Here’s yet another example of the financial perils of allowing government bureaucrats to manipulate the market with someone else’s money for some perceived public benefit — and this one is right in our own backyard.

Last week, a major California utility — Pacific Gas &Electric — announced that it will no longer buy power from the Ivanpah solar plant off Interstate 15 near the Nevada-California border. As a result, two of the plant’s three towers will shut down next year — and the third will probably follow.

This is in stark contrast to the fanfare that characterized Ivanpah’s opening in 2014, made possible thanks to a $1.6 billion U.S. taxpayer contribution courtesy of the Obama administration. One solar official heralded the moment as a “dawn of a new era in power generation in the United States.”

What was it that Robert Burns wrote about “the best laid plans”?

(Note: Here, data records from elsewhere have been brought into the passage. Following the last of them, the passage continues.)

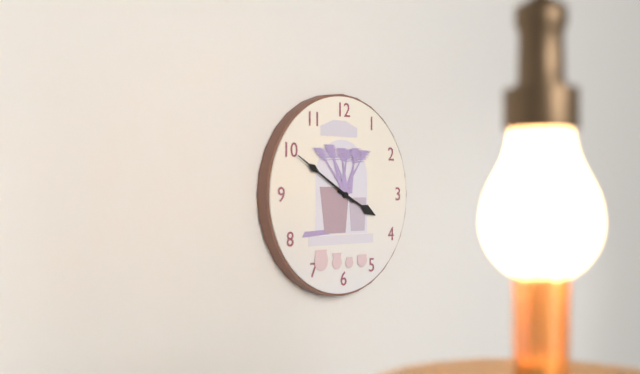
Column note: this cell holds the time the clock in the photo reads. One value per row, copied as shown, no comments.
3:50
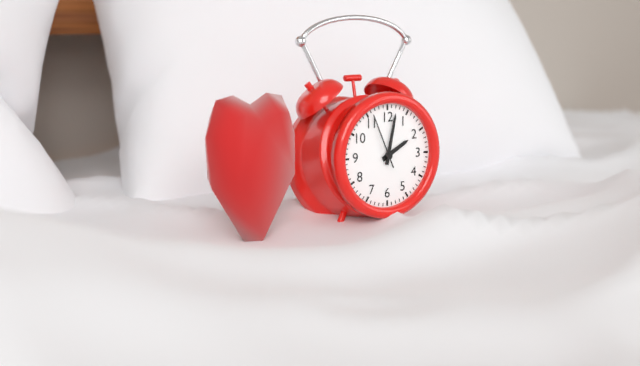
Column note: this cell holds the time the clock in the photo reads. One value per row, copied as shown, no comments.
2:02:56
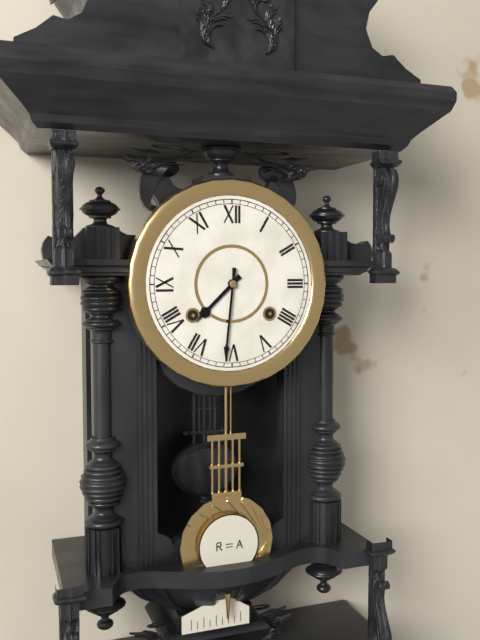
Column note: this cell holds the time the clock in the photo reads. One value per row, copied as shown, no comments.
7:31
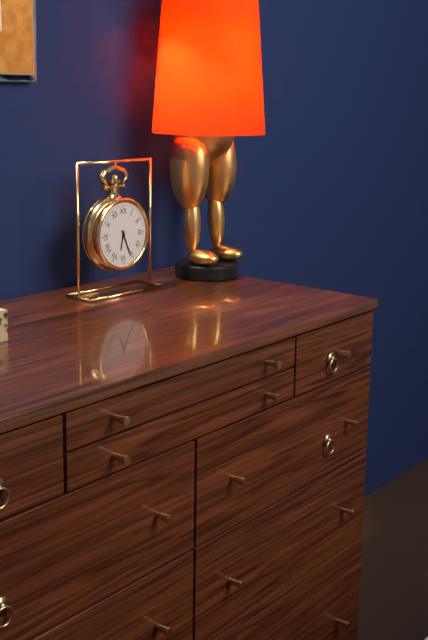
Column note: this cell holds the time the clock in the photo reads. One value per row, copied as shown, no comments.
6:26
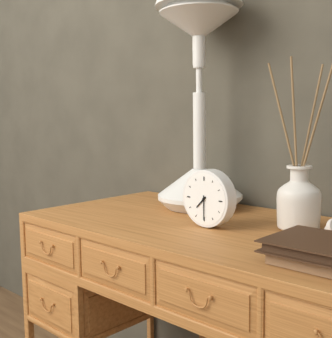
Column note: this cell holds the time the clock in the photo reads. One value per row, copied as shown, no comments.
7:30
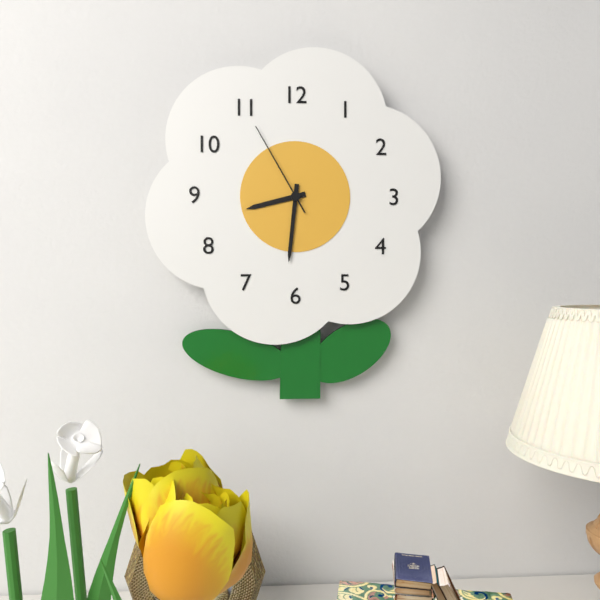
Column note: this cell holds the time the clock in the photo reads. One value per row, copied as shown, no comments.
8:31:55
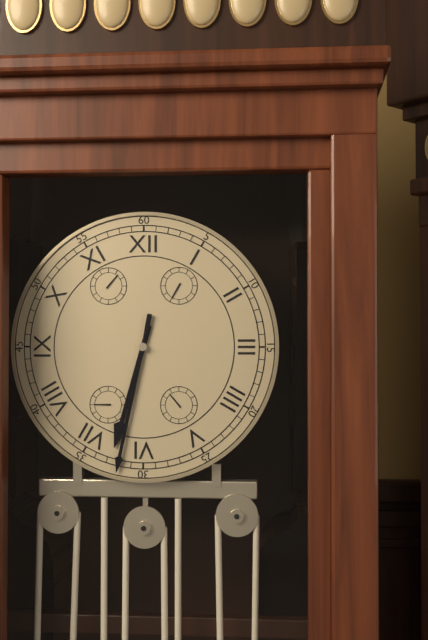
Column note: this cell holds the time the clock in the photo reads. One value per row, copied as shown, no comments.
6:32
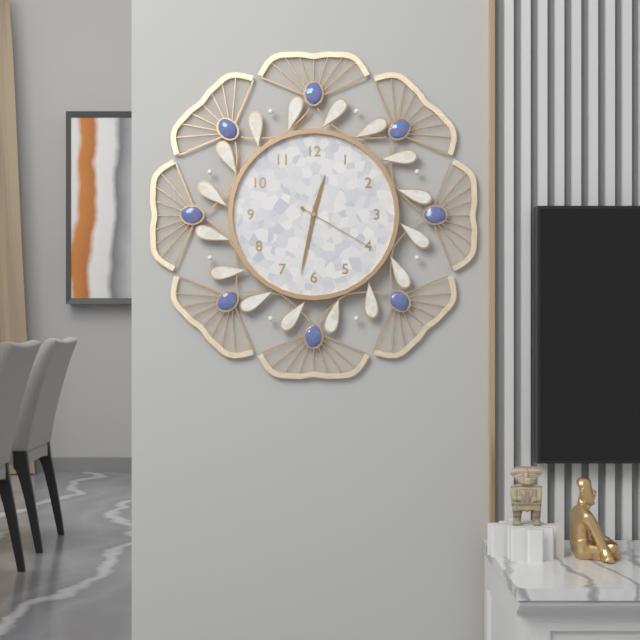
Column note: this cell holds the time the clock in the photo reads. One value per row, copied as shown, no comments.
12:32:20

Instead, the plant became better known as a prolific executioner of wildlife, particularly of the flying kind. The massive fields of mirrors that directed sunlight to the tops of tall towers generated red-hot rays that were lethal to birds. Estimates were that the Ivanpah plant burned up at least 6,000 birds a year.

But none of this was on the minds of California regulators a decade ago when they eagerly allowed Pacific Gas &Electric and Southern California Edison to bill ratepayers for the more expensive clean energy technology. Regulators insisted that the cost of generating solar power at Ivanpah would fall over time, benefiting California residents.

But as usual, the market proved more accurate at identifying trends than federal or state bureaucrats. The technology that ran the Ivanpah plant — concentrated solar power — “never worked as well as expected,” the Los Angeles Times reported this week. “Meanwhile, solar photovoltaic panels that convert sunlight directly to electricity got super cheap.”

The cost of photovoltaic solar is now half that of the power generated at Ivanpah. As a result, PG&E — under pressure to bring down exorbitant utility costs in a state that has been openly hostile to traditional energy producers — cut a deal with the plant’s owners to stop purchasing Ivanpah power. California Edison may soon take a similar road, according to the Times, which would essentially be the death knell for the project.

American taxpayers remain on the hook for the $1.6 billion handout, “and it’s unclear” whether Ivanpah’s owners will pay it back, the Times reports. Perhaps the country will get lucky. But it’s more likely that Ivanpah will become just another expensive symbol — alongside the $535 million Solyndra flop — of state and federal central planning gone awry.